━━ Supplied data ━━

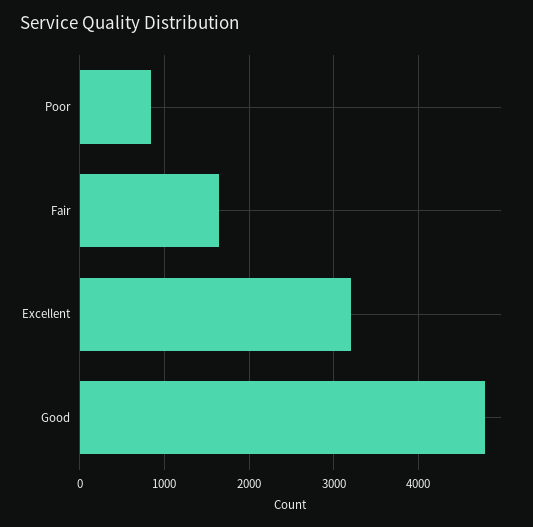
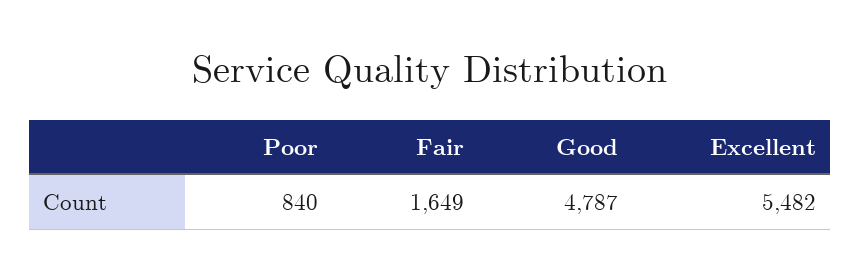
  {
    "Poor": 840,
    "Fair": 1649,
-   "Excellent": 3200,
+   "Excellent": 5482,
    "Good": 4787
  }

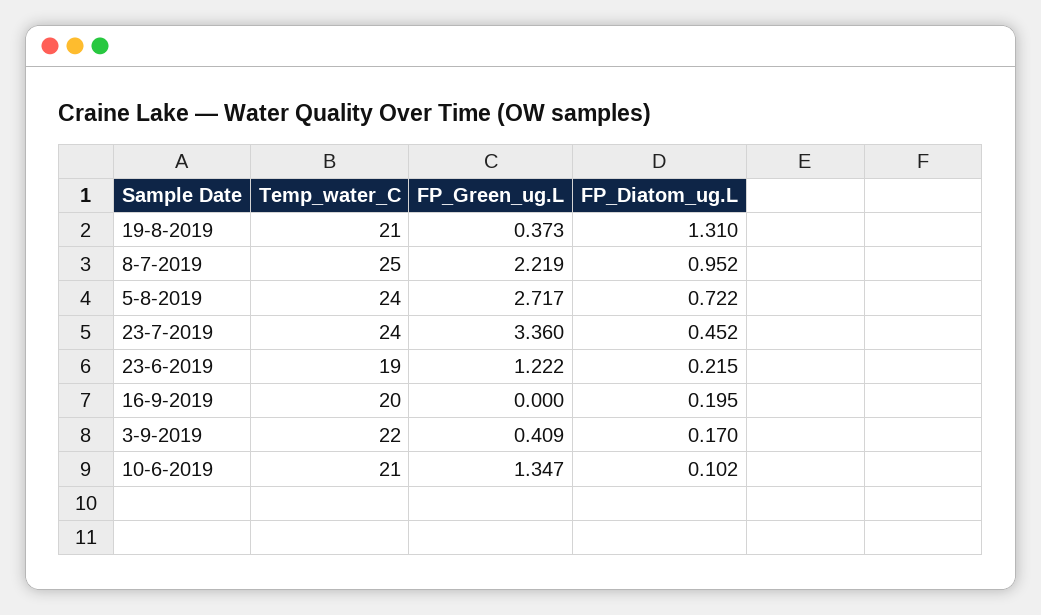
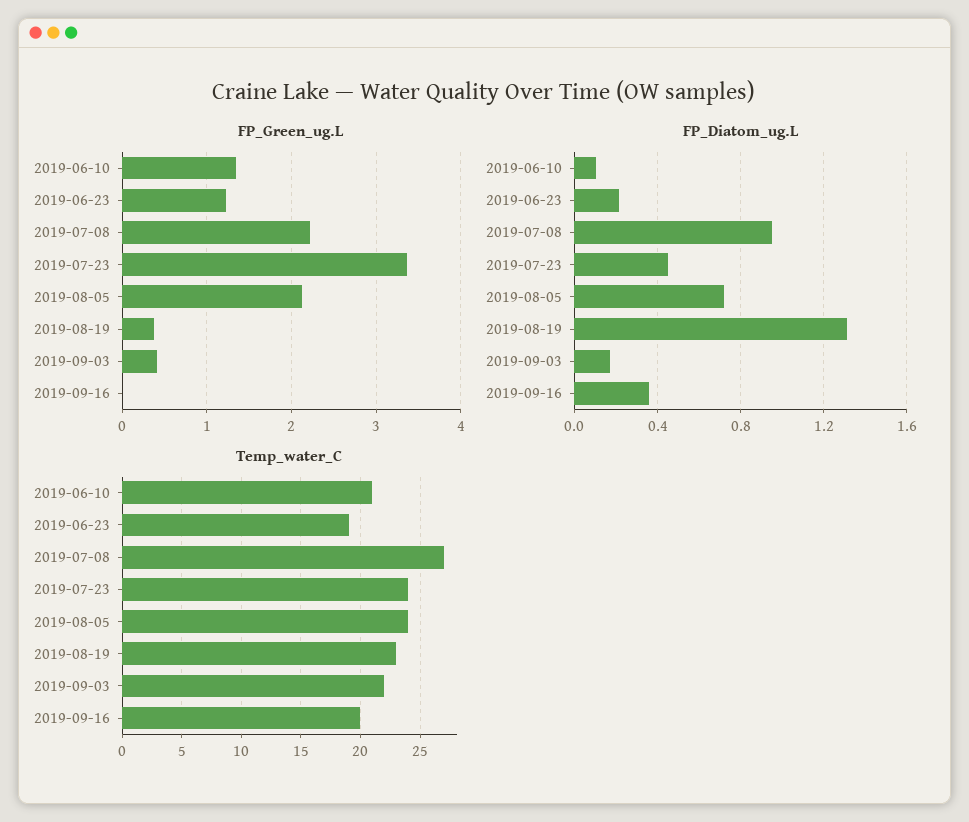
  {
    "Temp_water_C": {
-     "19-8-2019": 21,
+     "19-8-2019": 23,
-     "8-7-2019": 25,
+     "8-7-2019": 27,
      "5-8-2019": 24,
      "23-7-2019": 24,
      "23-6-2019": 19,
      "16-9-2019": 20,
      "3-9-2019": 22,
      "10-6-2019": 21
    },
    "FP_Green_ug.L": {
      "19-8-2019": 0.373,
      "8-7-2019": 2.219,
-     "5-8-2019": 2.717,
+     "5-8-2019": 2.1,
      "23-7-2019": 3.36,
      "23-6-2019": 1.222,
      "16-9-2019": 0,
      "3-9-2019": 0.409,
      "10-6-2019": 1.347
    },
    "FP_Diatom_ug.L": {
      "19-8-2019": 1.31,
      "8-7-2019": 0.952,
      "5-8-2019": 0.722,
      "23-7-2019": 0.452,
      "23-6-2019": 0.215,
-     "16-9-2019": 0.195,
+     "16-9-2019": 0.35,
      "3-9-2019": 0.17,
      "10-6-2019": 0.102
    }
  }

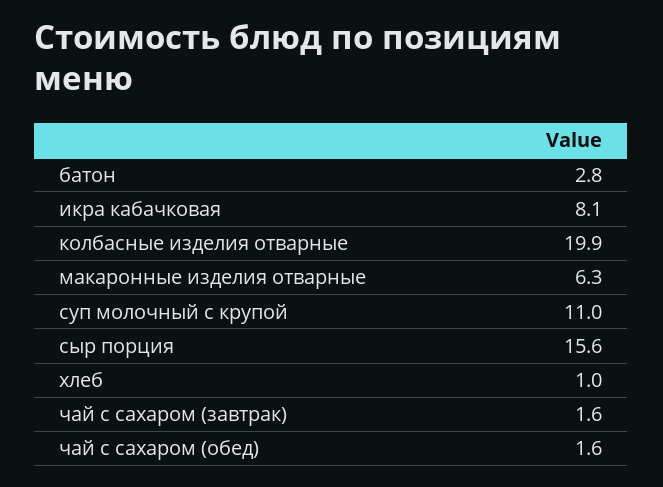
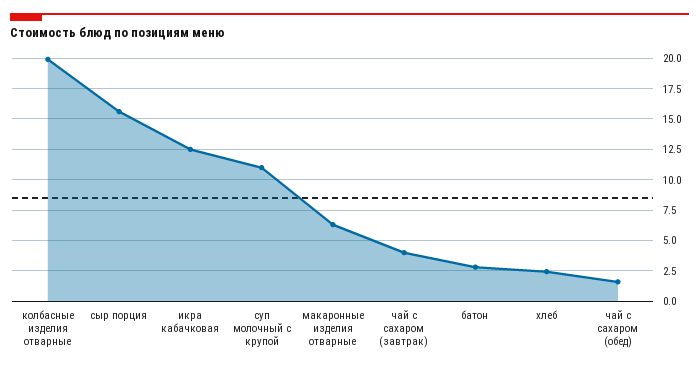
  {
    "батон": 2.8,
-   "икра кабачковая": 8.1,
+   "икра кабачковая": 12.5,
    "колбасные изделия отварные": 19.9,
    "макаронные изделия отварные": 6.3,
    "суп молочный с крупой": 11,
    "сыр порция": 15.6,
-   "хлеб": 1,
+   "хлеб": 2.5,
-   "чай с сахаром (завтрак)": 1.6,
+   "чай с сахаром (завтрак)": 4,
    "чай с сахаром (обед)": 1.6
  }

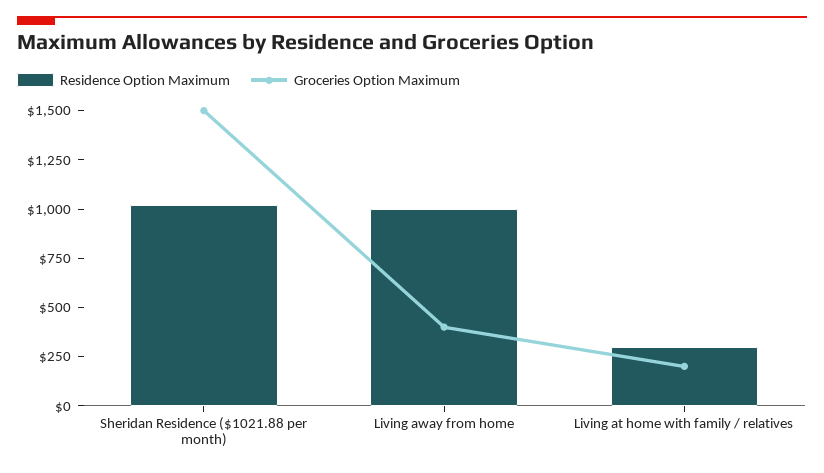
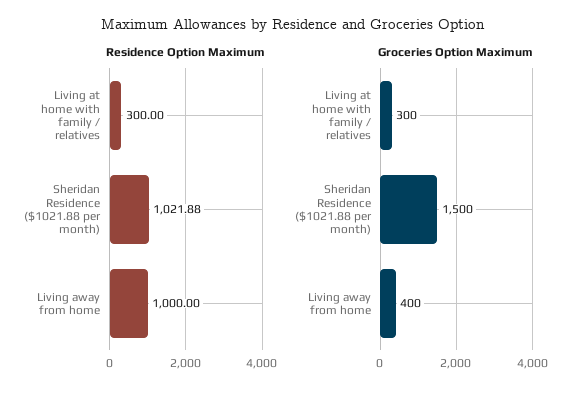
  {
    "Residence Option Maximum": {
      "Sheridan Residence ($1021.88 per month)": 1021.88,
      "Living away from home": 1000,
      "Living at home with family / relatives": 300
    },
    "Groceries Option Maximum": {
      "Sheridan Residence ($1021.88 per month)": 1500,
      "Living away from home": 400,
-     "Living at home with family / relatives": 200
+     "Living at home with family / relatives": 300
    }
  }

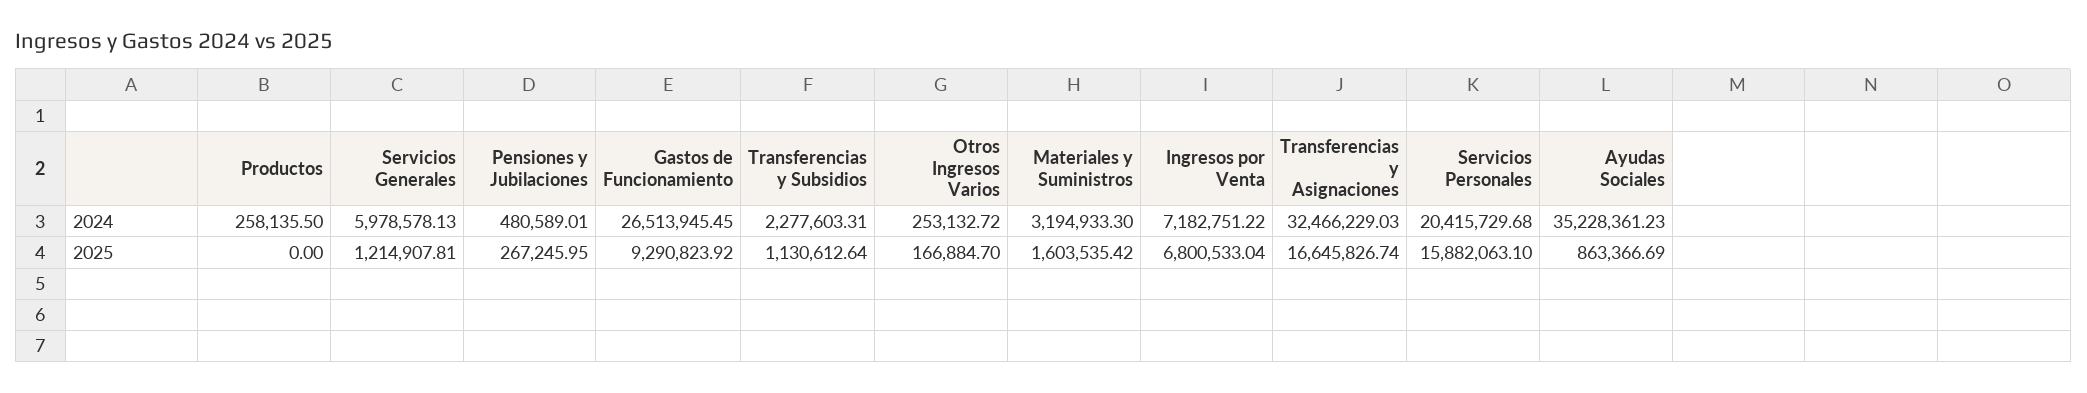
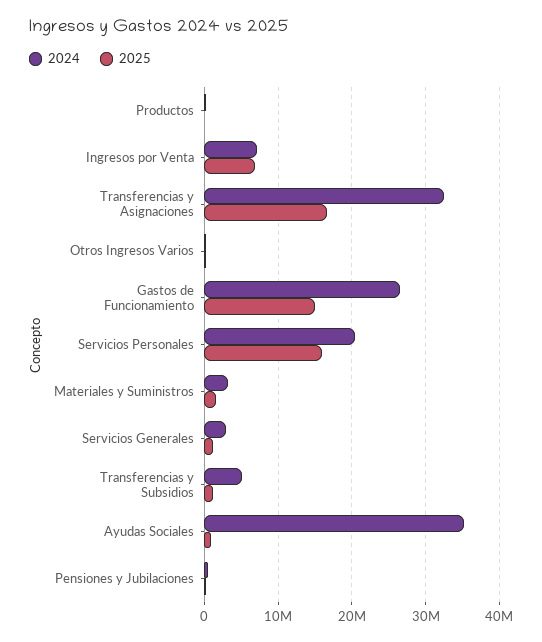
  {
    "2024": {
      "Productos": 258135.5,
-     "Servicios Generales": 5978578.13,
+     "Servicios Generales": 3000000,
      "Pensiones y Jubilaciones": 480589.01,
      "Gastos de Funcionamiento": 26513945.45,
-     "Transferencias y Subsidios": 2277603.31,
+     "Transferencias y Subsidios": 5000000,
      "Otros Ingresos Varios": 253132.72,
      "Materiales y Suministros": 3194933.3,
      "Ingresos por Venta": 7182751.22,
      "Transferencias y Asignaciones": 32466229.03,
      "Servicios Personales": 20415729.68,
      "Ayudas Sociales": 35228361.23
    },
    "2025": {
      "Productos": 0,
      "Servicios Generales": 1214907.81,
      "Pensiones y Jubilaciones": 267245.95,
-     "Gastos de Funcionamiento": 9290823.92,
+     "Gastos de Funcionamiento": 15000000,
      "Transferencias y Subsidios": 1130612.64,
      "Otros Ingresos Varios": 166884.7,
      "Materiales y Suministros": 1603535.42,
      "Ingresos por Venta": 6800533.04,
      "Transferencias y Asignaciones": 16645826.74,
      "Servicios Personales": 15882063.1,
      "Ayudas Sociales": 863366.69
    }
  }

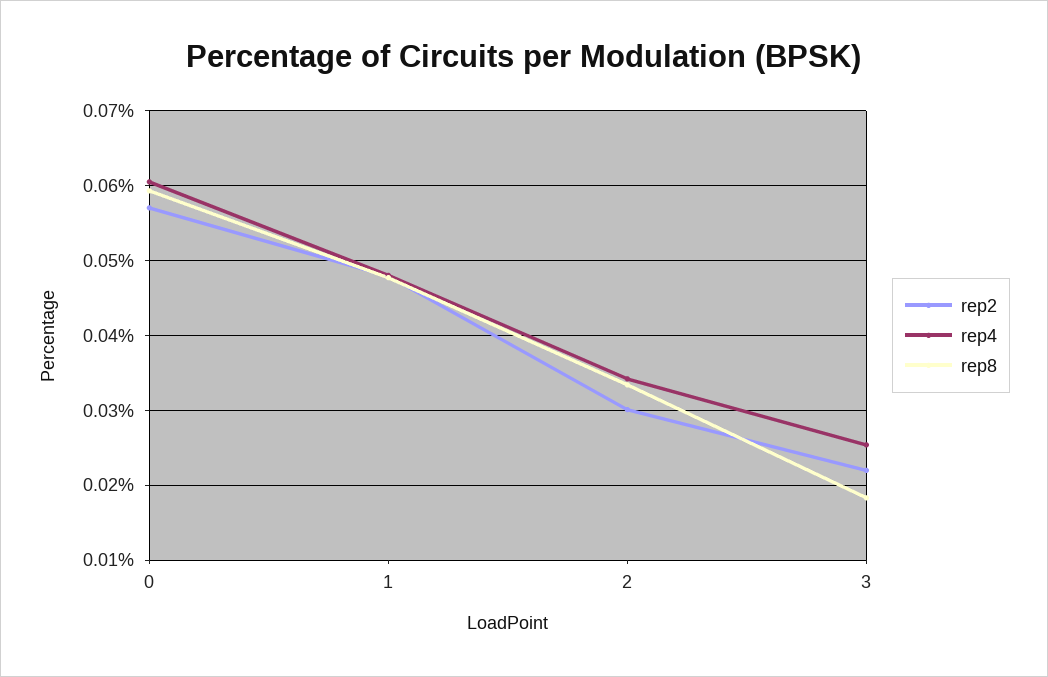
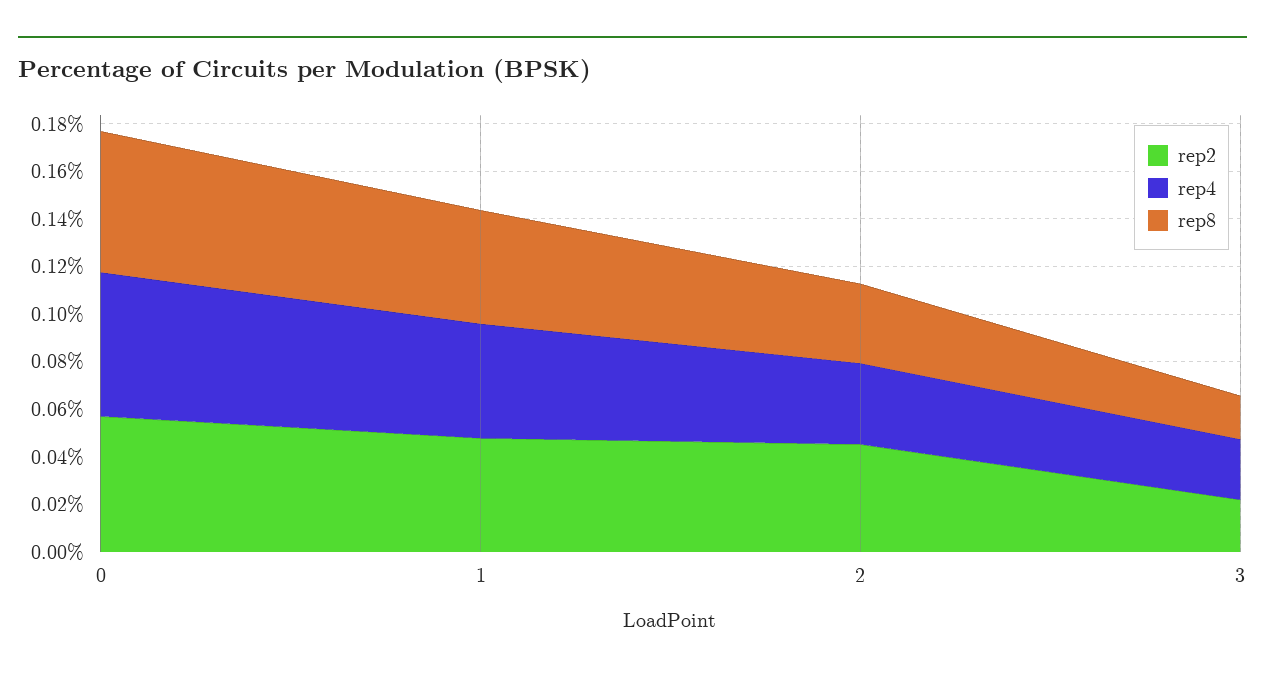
  {
    "rep2": {
      "0": 0.057,
      "1": 0.048,
-     "2": 0.03,
+     "2": 0.045,
      "3": 0.022
    },
    "rep4": {
      "0": 0.061,
      "1": 0.048,
      "2": 0.034,
      "3": 0.025
    },
    "rep8": {
      "0": 0.059,
      "1": 0.048,
      "2": 0.033,
      "3": 0.018
    }
  }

━━━

Retype the records exactly. Any image in them should not appear in what you write.

## Task result
  {
    "Poor": 840,
    "Fair": 1649,
-   "Excellent": 3200,
+   "Excellent": 5482,
    "Good": 4787
  }

  {
    "Temp_water_C": {
-     "19-8-2019": 21,
+     "19-8-2019": 23,
-     "8-7-2019": 25,
+     "8-7-2019": 27,
      "5-8-2019": 24,
      "23-7-2019": 24,
      "23-6-2019": 19,
      "16-9-2019": 20,
      "3-9-2019": 22,
      "10-6-2019": 21
    },
    "FP_Green_ug.L": {
      "19-8-2019": 0.373,
      "8-7-2019": 2.219,
-     "5-8-2019": 2.717,
+     "5-8-2019": 2.1,
      "23-7-2019": 3.36,
      "23-6-2019": 1.222,
      "16-9-2019": 0,
      "3-9-2019": 0.409,
      "10-6-2019": 1.347
    },
    "FP_Diatom_ug.L": {
      "19-8-2019": 1.31,
      "8-7-2019": 0.952,
      "5-8-2019": 0.722,
      "23-7-2019": 0.452,
      "23-6-2019": 0.215,
-     "16-9-2019": 0.195,
+     "16-9-2019": 0.35,
      "3-9-2019": 0.17,
      "10-6-2019": 0.102
    }
  }

  {
    "батон": 2.8,
-   "икра кабачковая": 8.1,
+   "икра кабачковая": 12.5,
    "колбасные изделия отварные": 19.9,
    "макаронные изделия отварные": 6.3,
    "суп молочный с крупой": 11,
    "сыр порция": 15.6,
-   "хлеб": 1,
+   "хлеб": 2.5,
-   "чай с сахаром (завтрак)": 1.6,
+   "чай с сахаром (завтрак)": 4,
    "чай с сахаром (обед)": 1.6
  }

  {
    "Residence Option Maximum": {
      "Sheridan Residence ($1021.88 per month)": 1021.88,
      "Living away from home": 1000,
      "Living at home with family / relatives": 300
    },
    "Groceries Option Maximum": {
      "Sheridan Residence ($1021.88 per month)": 1500,
      "Living away from home": 400,
-     "Living at home with family / relatives": 200
+     "Living at home with family / relatives": 300
    }
  }

  {
    "2024": {
      "Productos": 258135.5,
-     "Servicios Generales": 5978578.13,
+     "Servicios Generales": 3000000,
      "Pensiones y Jubilaciones": 480589.01,
      "Gastos de Funcionamiento": 26513945.45,
-     "Transferencias y Subsidios": 2277603.31,
+     "Transferencias y Subsidios": 5000000,
      "Otros Ingresos Varios": 253132.72,
      "Materiales y Suministros": 3194933.3,
      "Ingresos por Venta": 7182751.22,
      "Transferencias y Asignaciones": 32466229.03,
      "Servicios Personales": 20415729.68,
      "Ayudas Sociales": 35228361.23
    },
    "2025": {
      "Productos": 0,
      "Servicios Generales": 1214907.81,
      "Pensiones y Jubilaciones": 267245.95,
-     "Gastos de Funcionamiento": 9290823.92,
+     "Gastos de Funcionamiento": 15000000,
      "Transferencias y Subsidios": 1130612.64,
      "Otros Ingresos Varios": 166884.7,
      "Materiales y Suministros": 1603535.42,
      "Ingresos por Venta": 6800533.04,
      "Transferencias y Asignaciones": 16645826.74,
      "Servicios Personales": 15882063.1,
      "Ayudas Sociales": 863366.69
    }
  }

  {
    "rep2": {
      "0": 0.057,
      "1": 0.048,
-     "2": 0.03,
+     "2": 0.045,
      "3": 0.022
    },
    "rep4": {
      "0": 0.061,
      "1": 0.048,
      "2": 0.034,
      "3": 0.025
    },
    "rep8": {
      "0": 0.059,
      "1": 0.048,
      "2": 0.033,
      "3": 0.018
    }
  }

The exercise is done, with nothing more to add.